Collect every line below that contains the word "style".

[Code change snippets]
☆ ☆ ☆ ☆
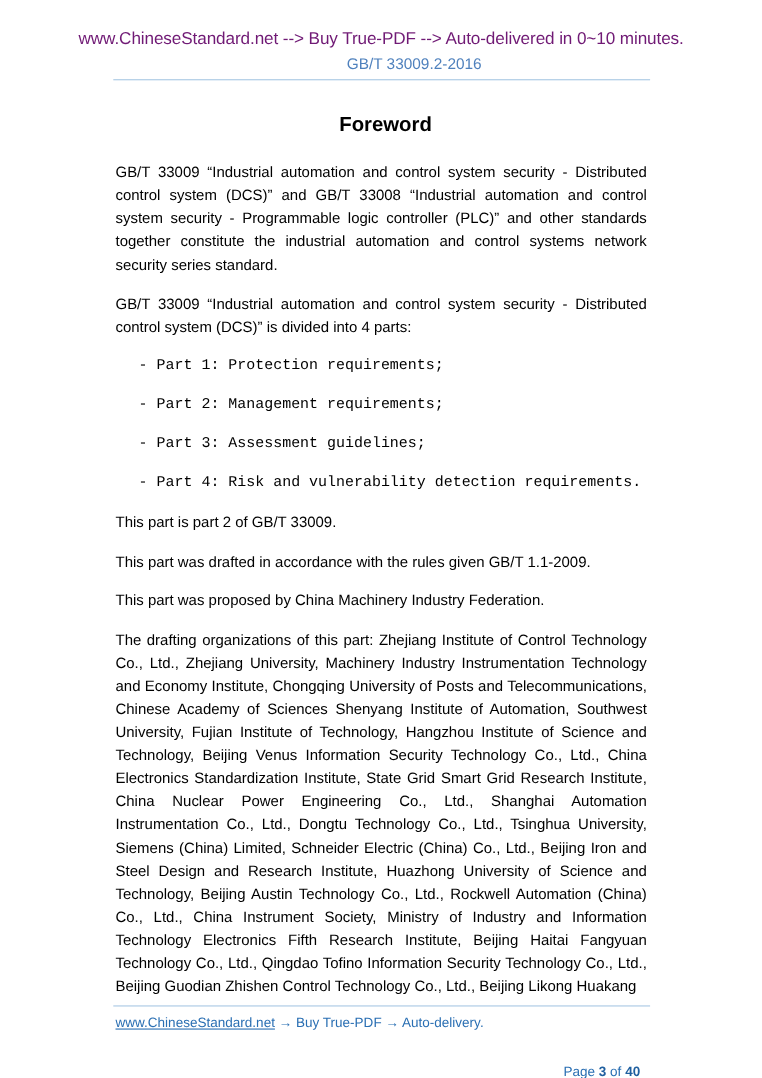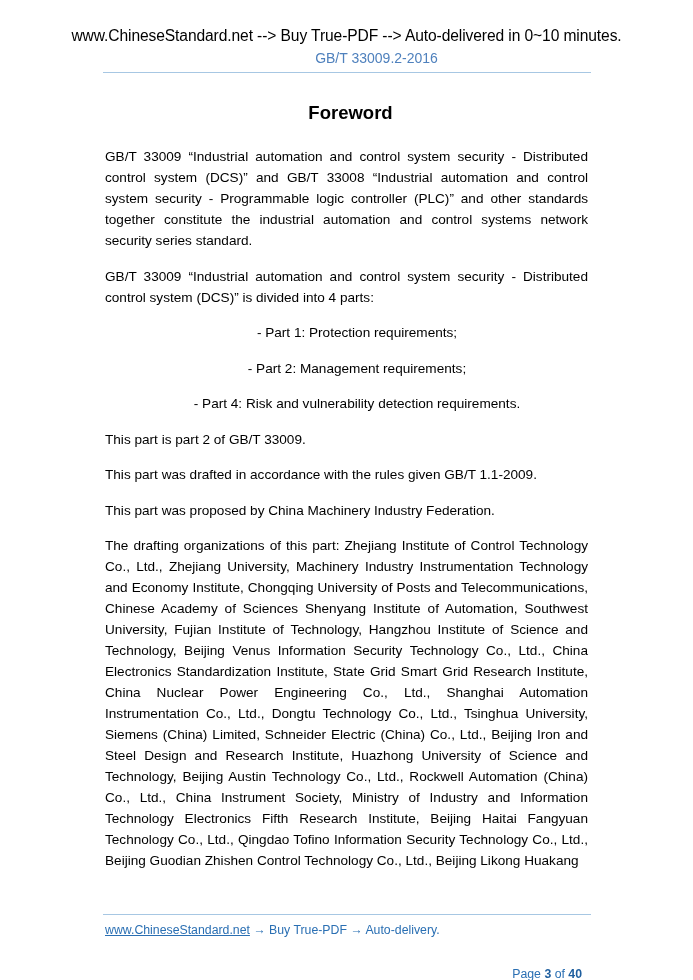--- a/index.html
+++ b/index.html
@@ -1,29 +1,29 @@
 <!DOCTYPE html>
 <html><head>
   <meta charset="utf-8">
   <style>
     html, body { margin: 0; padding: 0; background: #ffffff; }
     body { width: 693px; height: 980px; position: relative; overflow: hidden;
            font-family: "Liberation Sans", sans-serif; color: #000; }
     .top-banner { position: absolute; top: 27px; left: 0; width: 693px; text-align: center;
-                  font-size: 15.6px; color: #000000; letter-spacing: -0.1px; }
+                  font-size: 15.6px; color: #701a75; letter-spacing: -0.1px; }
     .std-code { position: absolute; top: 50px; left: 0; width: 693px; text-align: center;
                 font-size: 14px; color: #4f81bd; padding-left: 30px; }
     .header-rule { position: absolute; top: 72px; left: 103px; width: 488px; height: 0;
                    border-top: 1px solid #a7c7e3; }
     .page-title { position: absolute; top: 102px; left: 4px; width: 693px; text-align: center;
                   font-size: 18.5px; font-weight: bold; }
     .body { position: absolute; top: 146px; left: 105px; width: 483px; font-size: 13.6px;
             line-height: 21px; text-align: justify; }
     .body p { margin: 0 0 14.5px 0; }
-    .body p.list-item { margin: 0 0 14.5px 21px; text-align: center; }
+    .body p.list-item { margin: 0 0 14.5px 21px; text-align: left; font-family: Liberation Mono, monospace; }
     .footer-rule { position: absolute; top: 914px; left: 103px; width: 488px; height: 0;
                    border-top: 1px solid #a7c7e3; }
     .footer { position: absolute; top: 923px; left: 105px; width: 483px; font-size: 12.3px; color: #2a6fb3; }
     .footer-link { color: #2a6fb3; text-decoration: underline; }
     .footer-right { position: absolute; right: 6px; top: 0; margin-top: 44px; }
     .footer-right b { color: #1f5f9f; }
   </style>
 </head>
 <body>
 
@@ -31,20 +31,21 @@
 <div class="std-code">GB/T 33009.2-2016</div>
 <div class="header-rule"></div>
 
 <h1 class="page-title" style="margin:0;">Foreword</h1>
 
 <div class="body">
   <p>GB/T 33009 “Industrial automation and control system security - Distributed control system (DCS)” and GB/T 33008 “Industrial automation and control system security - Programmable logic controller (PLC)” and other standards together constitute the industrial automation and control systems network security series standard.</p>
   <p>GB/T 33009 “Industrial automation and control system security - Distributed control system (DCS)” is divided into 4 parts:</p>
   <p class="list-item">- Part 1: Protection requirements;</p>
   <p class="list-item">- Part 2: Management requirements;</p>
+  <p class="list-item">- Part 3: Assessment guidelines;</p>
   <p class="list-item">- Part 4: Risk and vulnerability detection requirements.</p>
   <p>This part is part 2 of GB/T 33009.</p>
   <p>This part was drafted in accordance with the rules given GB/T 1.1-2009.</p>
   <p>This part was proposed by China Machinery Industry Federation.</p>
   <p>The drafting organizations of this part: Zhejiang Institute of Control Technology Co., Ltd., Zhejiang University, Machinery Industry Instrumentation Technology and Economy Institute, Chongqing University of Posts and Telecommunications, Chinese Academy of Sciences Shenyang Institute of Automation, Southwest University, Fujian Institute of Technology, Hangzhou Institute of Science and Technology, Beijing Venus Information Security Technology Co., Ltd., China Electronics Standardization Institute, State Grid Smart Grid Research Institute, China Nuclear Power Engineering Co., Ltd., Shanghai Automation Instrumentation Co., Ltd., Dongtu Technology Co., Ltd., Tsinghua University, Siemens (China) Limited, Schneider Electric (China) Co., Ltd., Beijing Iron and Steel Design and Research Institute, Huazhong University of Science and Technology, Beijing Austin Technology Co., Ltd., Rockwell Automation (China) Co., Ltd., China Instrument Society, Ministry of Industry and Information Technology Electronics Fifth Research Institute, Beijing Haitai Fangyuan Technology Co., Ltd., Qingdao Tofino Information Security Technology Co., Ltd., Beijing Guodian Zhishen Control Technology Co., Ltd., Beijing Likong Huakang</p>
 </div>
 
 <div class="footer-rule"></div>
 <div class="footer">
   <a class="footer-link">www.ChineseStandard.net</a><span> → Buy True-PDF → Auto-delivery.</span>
☆ ☆ ☆ ☆
→ Output of the exercise:
   <style>
   </style>
 <h1 class="page-title" style="margin:0;">Foreword</h1>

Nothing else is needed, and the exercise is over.